I don’t know about you, but I am so often genuinely surprised at the quality of work when I look at some of the garments I have made over the years. Take, for example, this jumpsuit, made in 2017 and worn perhaps three times: once for a family Christmas, and couple of family events. The fabric is rather a heavy-ish crepe from EOS. You can find more of it here. It comes in a myriad of colours. I ordered a few lengths way back when: this gorgeous shade of wine red, a moss green, which ended up as a version of DKNY’s dress courtesy of Vogue 1351 (a disaster project that looked horrible on me, although the dress was beautiful), and some yet-to-be-sewn yummy chocolate brown. But I digress.
I have changed shape significantly over the last year or so, and, going through my closet one day looking for things to wear, pulled this jumpsuit out and tried it on. It’s BurdaStyle 04-2016-130.
It didn’t fit properly anymore, and would have required a complete dismantling in order to alter it properly. But here’s a photo from when it fit. I don’t have any photos of the front, probably because I didn’t like any of them and intended to re-shoot the garment, which never happened.

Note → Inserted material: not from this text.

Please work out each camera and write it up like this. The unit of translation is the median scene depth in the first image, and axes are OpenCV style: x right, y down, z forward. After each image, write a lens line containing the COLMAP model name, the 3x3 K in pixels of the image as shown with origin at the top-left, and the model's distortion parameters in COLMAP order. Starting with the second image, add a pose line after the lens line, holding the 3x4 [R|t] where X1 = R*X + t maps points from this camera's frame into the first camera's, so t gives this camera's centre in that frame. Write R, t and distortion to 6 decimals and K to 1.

As someone who has a tiny lower back and relatively large hips, this pattern fit perfectly out of the magazine. I was very impressed. But, again, I digress. Because I will never wear it again, I thrifted it. But I wanted to write about how each garment that I gift away (unless I really hate it) brings on a sense of loss, sometimes, and regret. Regret for the time ‘wasted’ in making something that didn’t actually get worn. I realize this is actually a negative voice speaking, from the last couple of decades of my life. In actual fact, each garment is a learning opportunity, and the hours spent making are practice and will end up giving me more proficiency and skill in making. When I check over the garments to make sure they’re in good condition, after cleaning them, to give away, I inevitably am surprised (why?) at the quality of work.

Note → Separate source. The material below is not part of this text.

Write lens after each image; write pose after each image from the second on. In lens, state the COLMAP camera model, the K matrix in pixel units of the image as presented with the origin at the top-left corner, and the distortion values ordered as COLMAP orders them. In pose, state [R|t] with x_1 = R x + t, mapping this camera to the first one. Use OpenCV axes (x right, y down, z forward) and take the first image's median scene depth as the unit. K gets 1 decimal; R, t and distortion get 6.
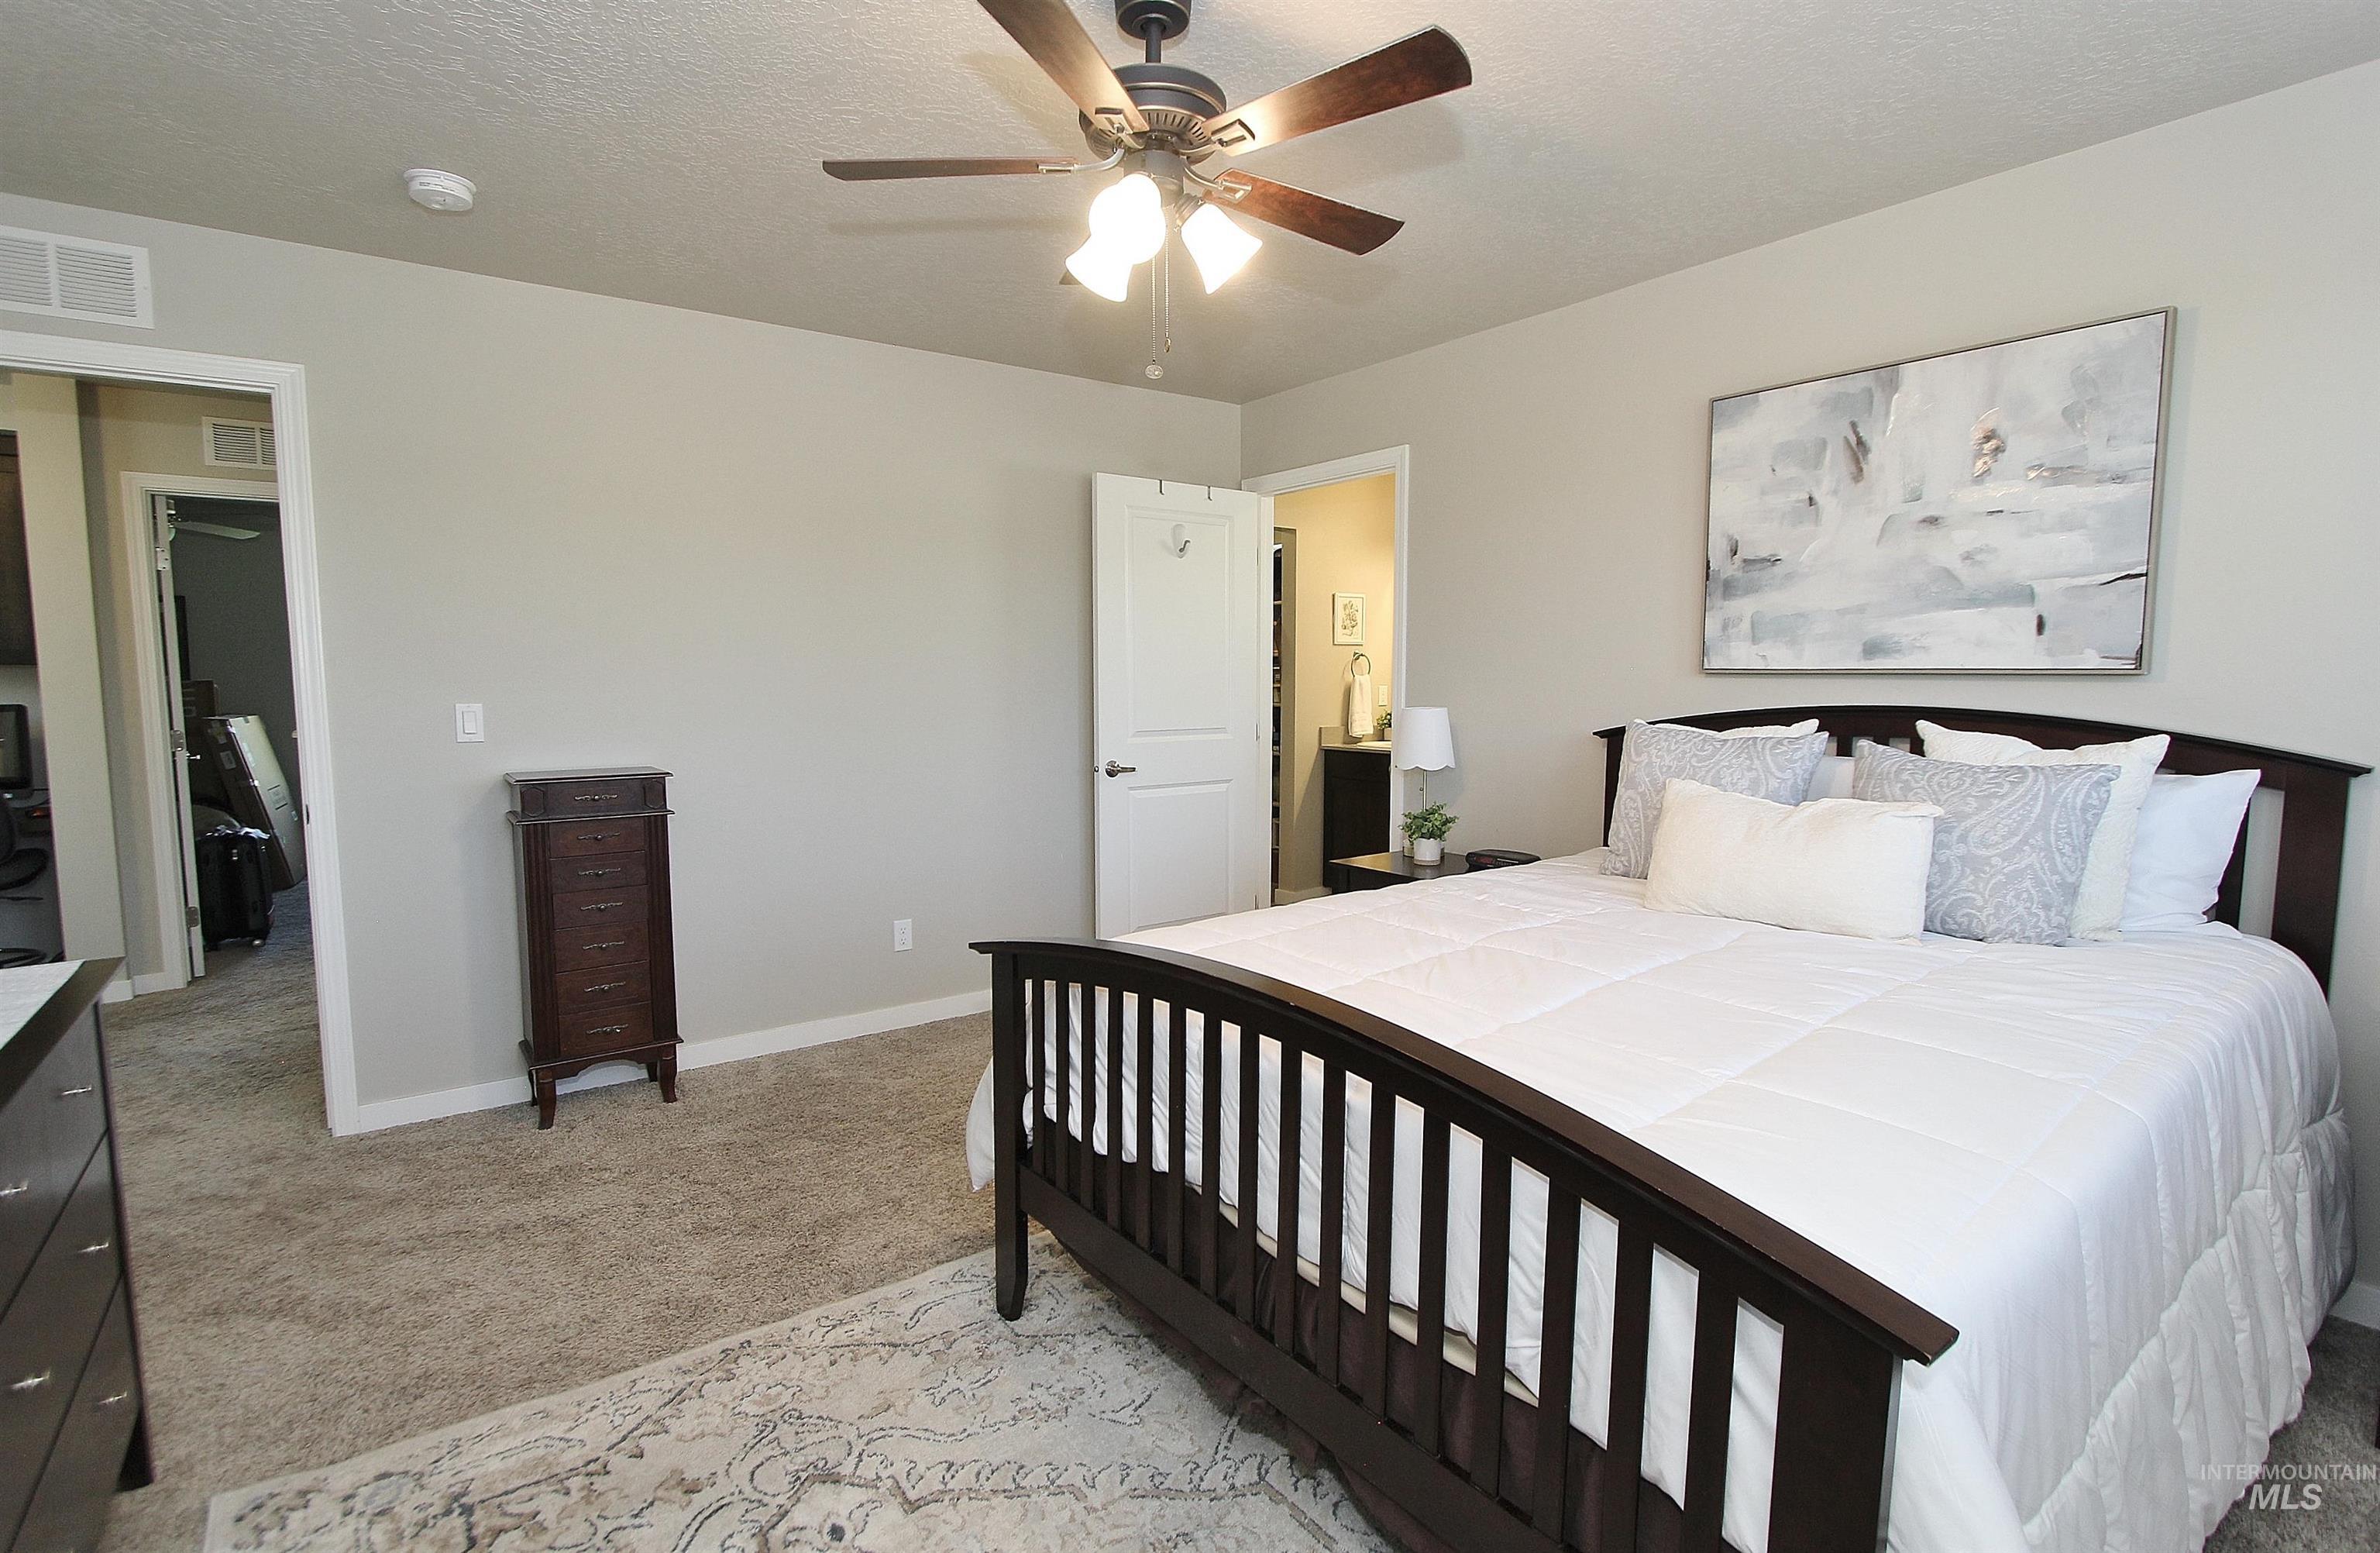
lens RADIAL K [[1107.6, 0, 1190.0], [0, 1107.6, 776.5], [0, 0, 1]] dist [-0.010713, -0.000679]
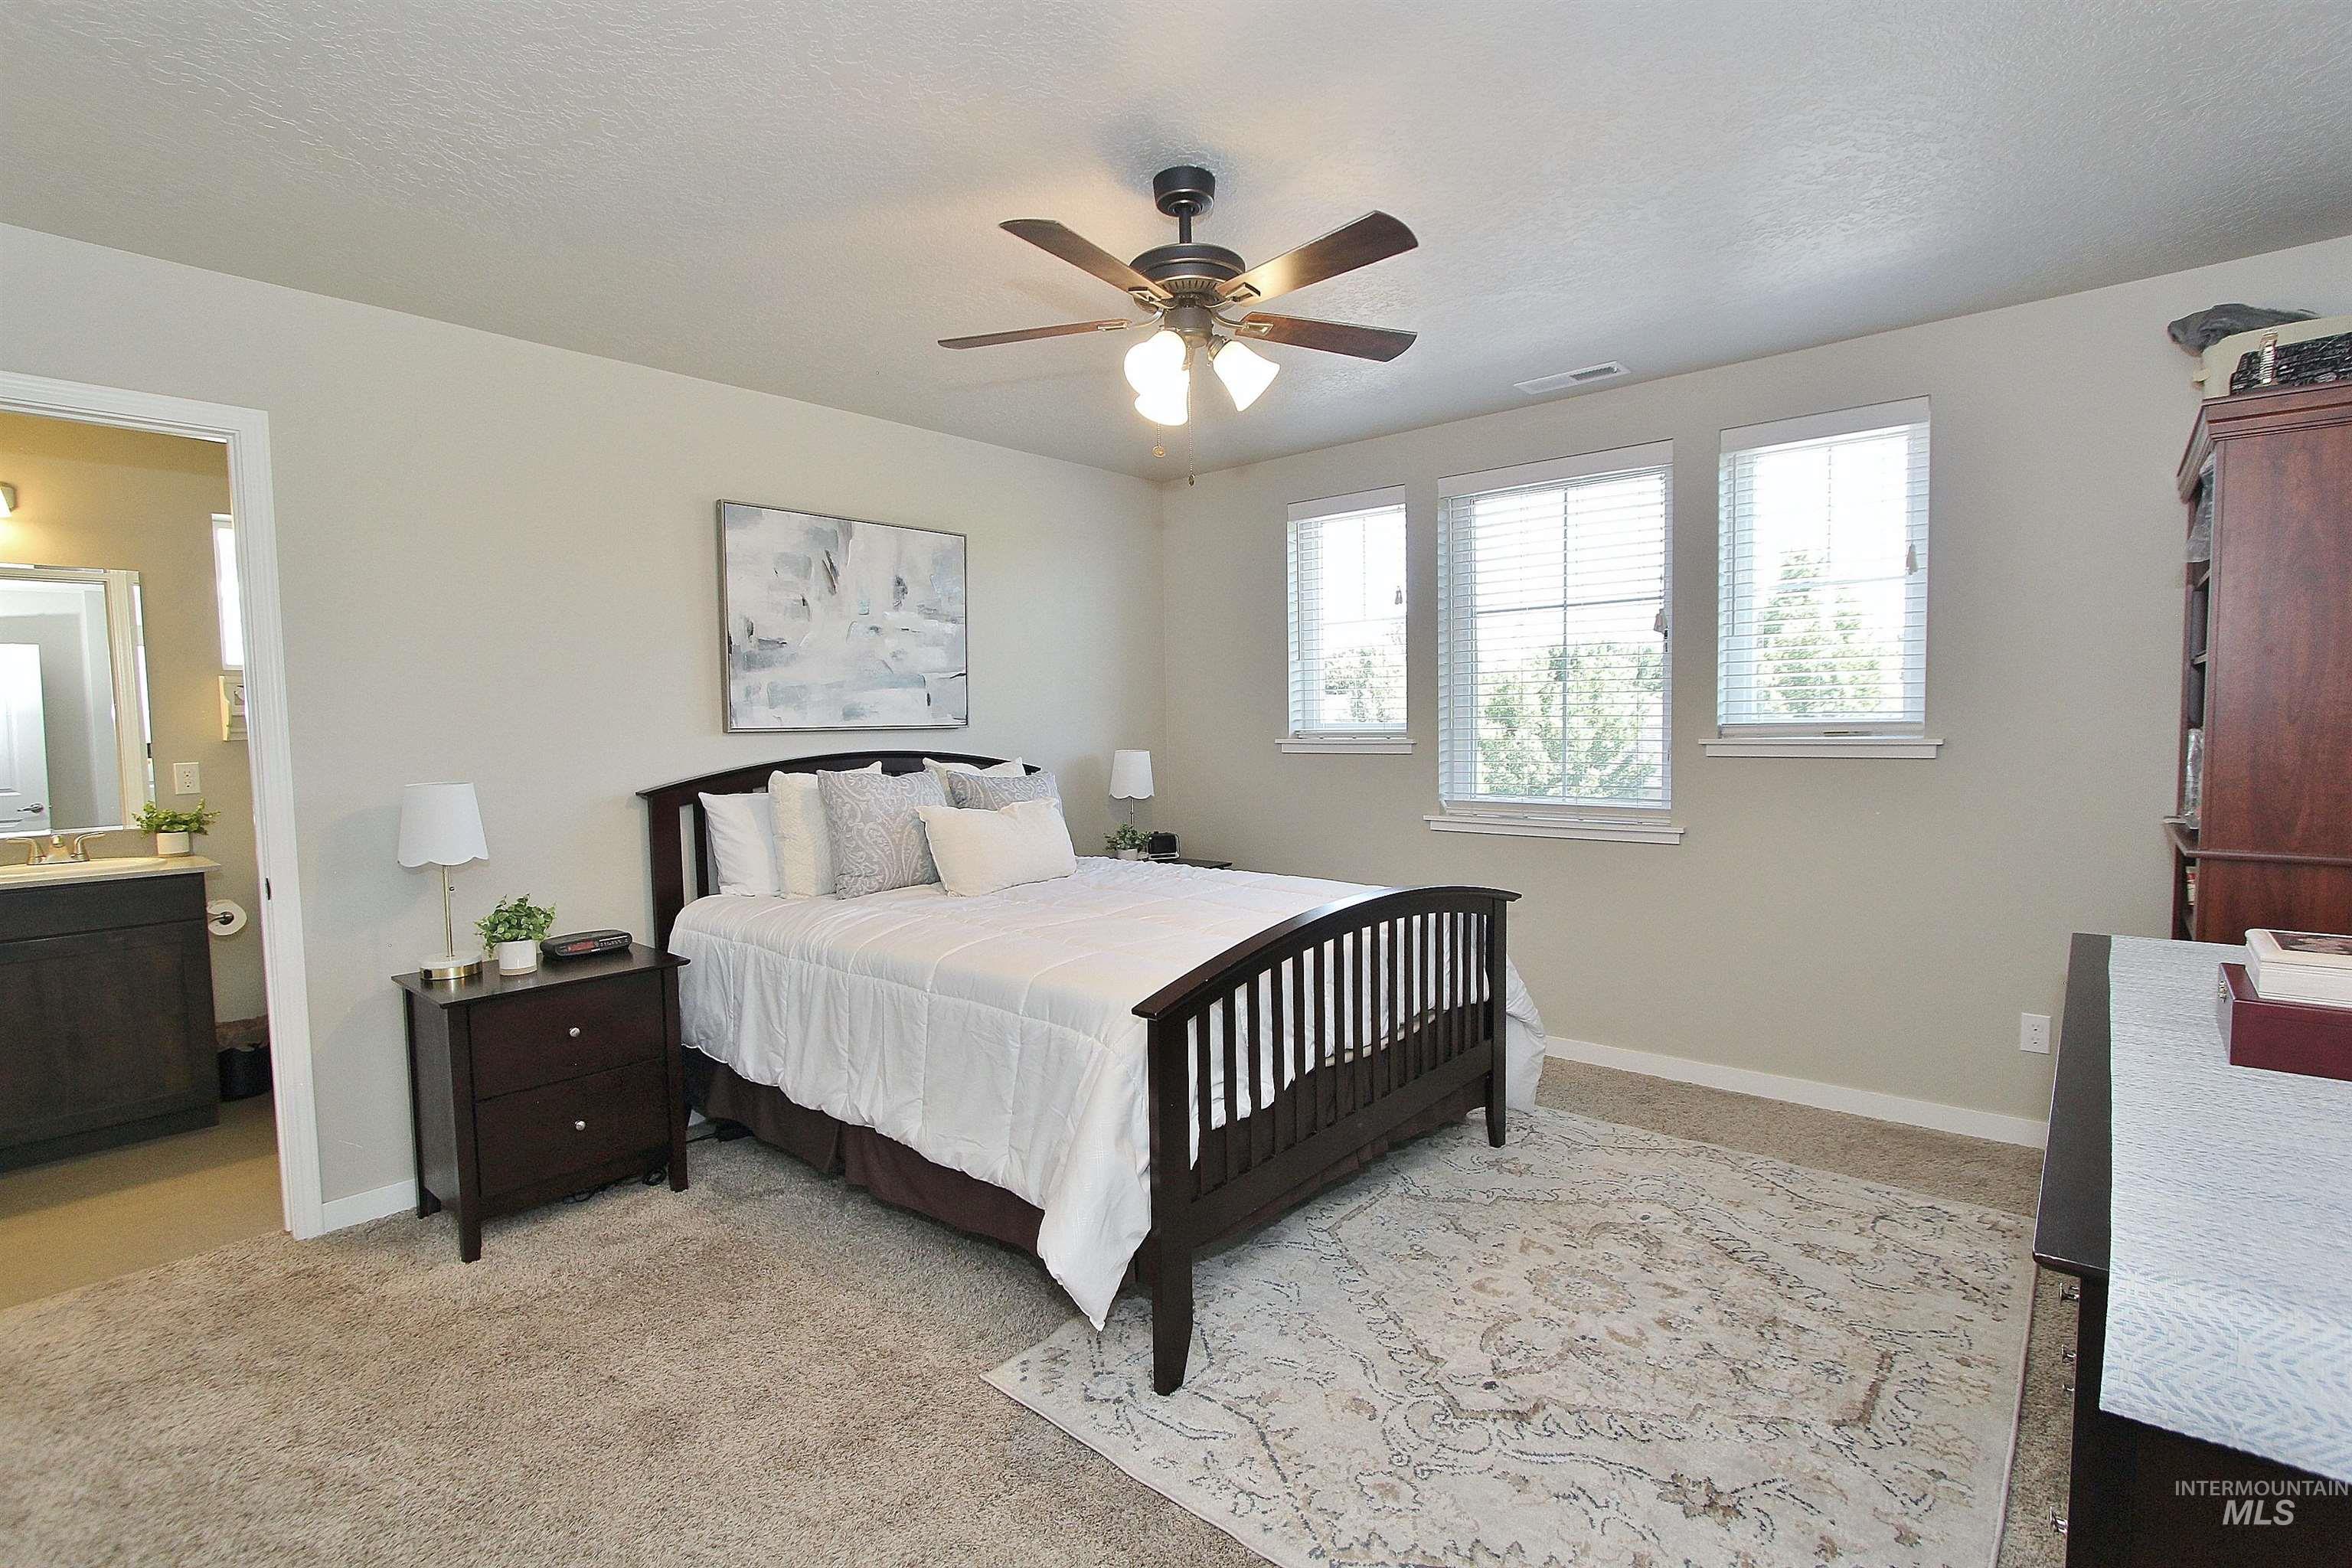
lens RADIAL K [[1075.8, 0, 1147.8], [0, 1075.8, 790.3], [0, 0, 1]] dist [-0.011924, -0.000027]
pose [[-0.195433, -0.057005, 0.979059, -0.852931], [0.111796, 0.990507, 0.079987, -0.086421], [-0.974324, 0.125087, -0.187205, 0.919533]]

And the attention to detail, like lining trousers. I really do not like wearing unlined trousers or skirts. I think it’s because my mother taught me to sew, and, having sewn herself all her clothing when I was small from Vogue or Simplicity designer patterns, she was a stickler on quality of workmanship. I recall going RTW shopping with her, and every single garment she purchased was lined; she would not have ever worn an unlined garment, much less spent the money on it. Funny story. I recall strolling through a Chanel boutique when I was in university, and looking through the RTW garments for sale, and was shocked – shocked, I tell you! – to see that neither the skirts or jackets in that small boutique were lined. And $1250 in 80’s dollars for a 100% polyester blouse. Polyester. Bubble popped, I assure you.
So, needless to say, I line everything. It gives me tremendous pleasure to make something well, and finish it well. It’s like a mental health perk-up to wear a garment I’ve made that I have taken the time to carefully construct.
Slow careful sewing, and making the interiors of garments pretty, is something that I really enjoy doing. I hope whoever purchases this garment from the thrift store enjoys wearing it and appreciates the workmanship, too.
What do you do with garments you no longer wear? I see so many IG feeds about sewists making and making and making, and I wonder how on earth do they every wear everything? I don’t have a very large closet, and I have many garments that are in pristine condition. Do you feel a sense of loss when you see garments you’ve spent time with walking out the door?